There are some interesting/useful attribute in C++20:

http://en.cppreference.com/w/cpp/language/attributes

• likely
• unlikely
• no_unique_address

std::is_empty remember that bit fields of length 0 actually used to separate data member memory location.

(Ref: 

http://vsdmars.blogspot.com/2015/10/c-concurrent-notenote-ch5-study-note.html )

Definition of empty type:

a non-union class type with no non-static data members other than bit-fields of size 0, no virtual functions, no virtual base classes, and no non-empty base classes.

Mark [no_unique_address] if the data member has the empty type.

Why is marking [no_unique_address] important?

Consider about unique_ptr's deleter, it's a stateless type, but in order to save it, it takes up 1 byte, but it has no state!

Thus, mark it as [no_unique_address], if needed, type is just another namespace to access the member function.

(Ref:

http://vsdmars.blogspot.com/2014/12/c14-uniqueptr-with-type-erasure-as.html)

2. Constrining greedy templates

i.e Don't be over generic

(Book: C++ template complete guide, ch.7.6)

Put a SFINAE constraint on deduced function/member function.

(Ref: 

http://vsdmars.blogspot.com/2017/09/c-write-our-own-type-trait.html

std::remove_cvref (C++20) instead of using std::decay

For libstd++/libc++, were not using the latest feature due to backward compatibility.

3. Using common_type_t<T> as an identity meta-function

std::common_type

common_type_t is useful to create a non-deduced context.

(or use type_identity in C++20)

e.g

template<typename T>

void frob(std::vector<T>& a, T b){

    for (auto& c: a) {

        c *= b;

    }

}



std::vector<long> a{1,2,3};

frob(a, 5);


//error: no matching function for call to

//frob(std::vector<long int>&, int)

i.e T is long and int!

fix:

template<typename T>

void frob(std::vector<T>& a, typename type_identity<T>::type b);

or...

template<typename T>

void frob(std::vector<T>& a, std::common_type_t<T> b);

Above means that the second argument we do NOT want to deduce, but using our type explicitly.

4. Conditionally deleted special members

• When having generic wrapper like std::optional
  we would want the wrapper type to model the same interface as the object it contains.
• If is_copy_constructible<T> is false then we want is_copy_constructible<optional<T>> to be false.
• if is_default_constructible<T> is false then is_default_constructible<optional<T>> is false as well.
  

How?
templatenize the member function and SFINAE.
(Ref: http://vsdmars.blogspot.com/2017/09/c-write-our-own-type-trait.html )

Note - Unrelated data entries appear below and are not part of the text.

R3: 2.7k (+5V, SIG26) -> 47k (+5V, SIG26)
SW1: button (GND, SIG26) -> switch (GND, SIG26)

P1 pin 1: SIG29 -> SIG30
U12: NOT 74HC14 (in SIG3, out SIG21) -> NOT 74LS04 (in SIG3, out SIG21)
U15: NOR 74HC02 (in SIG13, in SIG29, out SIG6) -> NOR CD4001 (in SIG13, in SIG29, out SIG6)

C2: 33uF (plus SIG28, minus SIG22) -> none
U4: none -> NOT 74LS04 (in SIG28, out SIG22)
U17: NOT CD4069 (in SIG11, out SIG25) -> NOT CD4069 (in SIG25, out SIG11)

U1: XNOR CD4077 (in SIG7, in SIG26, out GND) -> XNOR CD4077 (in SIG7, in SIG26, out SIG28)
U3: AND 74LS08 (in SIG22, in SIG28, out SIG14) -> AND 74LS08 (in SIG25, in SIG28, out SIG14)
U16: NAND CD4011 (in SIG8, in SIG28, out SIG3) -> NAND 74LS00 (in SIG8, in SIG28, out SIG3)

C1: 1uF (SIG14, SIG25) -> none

If finding compiler is fighting us over, using default/delete then.

Again, how?
Inheritance :-)
Move problem to base type.

template<typename T>
struct optional : maybe_copyable<is_copy_constructible_t<T>>
{
    optional(const optional&) = default;
};

template<bool IsCopyable>
struct maybe_copyable{};

// SMART...
template<>
struct maybe_copyable<false> {
    maybe_copyable(const maybe_copyable&) = delete;
};

5. Conditionally explicit constructors

explicit specifier

e.g

void sink(unique_ptr<X>);
void bath(pair<unique_ptr<X>, int>);
X x;
sink(&x); // fail
bath({&x, 1});  // uh-oh~ pass!

6. Using unique_ptr for exception safety 

don't do this, the legacy no-no in c++98:

void no_no(new int(2), new int(3));

use unique_ptr to the rescue:

unique_ptr<int> arg1(new int(3));
unique_ptr<int> arg2(new int(4));

void yeah_yeah(arg1.release(), arg2.release());

std::unique_ptr::release
(Ref: https://cplusplusmusings.wordpress.com/2015/03/09/simplifying-code-and-achieving-exception-safety-using-unique_ptr/ )

7. allocator_construct

std::allocator
(ref: http://vsdmars.blogspot.com/2017/10/c-allocator-template-code.html )

By providing our own allocator, we could:

• log object creation/destruction
• register/deregister objects in global registry
• insert/ignore/change/rearrange constructor arguments.
• decide what's the default value for the objects created by the allocator.

8. tag dispatch

read:

http://vsdmars.blogspot.com/2017/09/c-write-our-own-type-trait.html

iterator_tags

std::iterator_traits<T>::iterator_category()

We can use

if constexpr

instead of tag dispatch in C++17, which reduce writing specialized tag dispatch/overload functions.

~fin~